This statement is bizarre: https://www.federalregister.gov/documents/2023/09/15/2023-20074/enforcement-policy-regarding-operator-compliance-deadline-for-remote-identification-of-unmanned

Acknowledges RID modules are not available, over 1000 FRIA applications not yet processed, and firmware updates for existing drones are not yet available. Costs are far, far higher than the FAAs estimate of $50 per module, per aircraft.

There is no evidence the FAA reviewed substantive comments from all comment filers. I filed over 75 pages of single spaced and heavily noted with citations comments, as a retired computer engineer, with a pilot’s license, and patents in both wireless and aviation technology. I doubt that the FAA read any comments from individuals and only processed those from industry, trade groups and organizations.

Now the FAA says thry will take into consideration that many cannot comply but has not made a blanket deferral of the RID requirement effective Sep 16, 2023. The FAAs statement is intentionally ambiguous word salad.

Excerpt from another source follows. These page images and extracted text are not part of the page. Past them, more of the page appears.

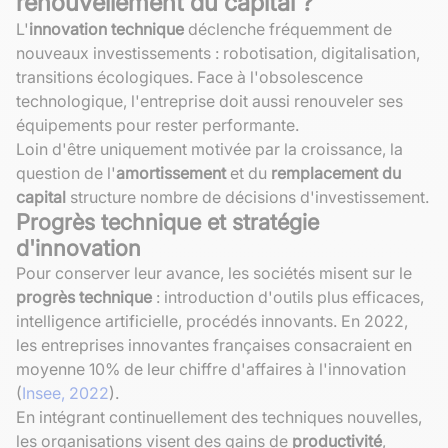
renouvellement du capital ?
L'
innovation technique
déclenche fréquemment de
nouveaux investissements : robotisation, digitalisation,
transitions écologiques. Face à l'obsolescence
technologique, l'entreprise doit aussi renouveler ses
équipements pour rester performante.
Loin d'être uniquement motivée par la croissance, la
question de l'
amortissement
et du
remplacement du
capital
structure nombre de décisions d'investissement.
Progrès technique et stratégie
d'innovation
Pour conserver leur avance, les sociétés misent sur le
progrès technique
: introduction d'outils plus efficaces,
intelligence artificielle, procédés innovants. En 2022,
les entreprises innovantes françaises consacraient en
moyenne 10% de leur chiffre d'affaires à l'innovation
(
Insee, 2022
).
En intégrant continuellement des techniques nouvelles,
les organisations visent des gains de
productivité
,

The FAA acknowledges the main reason for considering deferral is because many public safety agencies were not able to comply and the rules have grounded their fleets.

The primary reason for RID was not security but to enable automated collision avoidance for industrial package delivery drones flying autonomously.

The FAA has lied about almost everything regarding RID, and like so many institutions, can no longer be trusted. They are not even hiding this. The FAA’s performance on this has been wholly inadequate.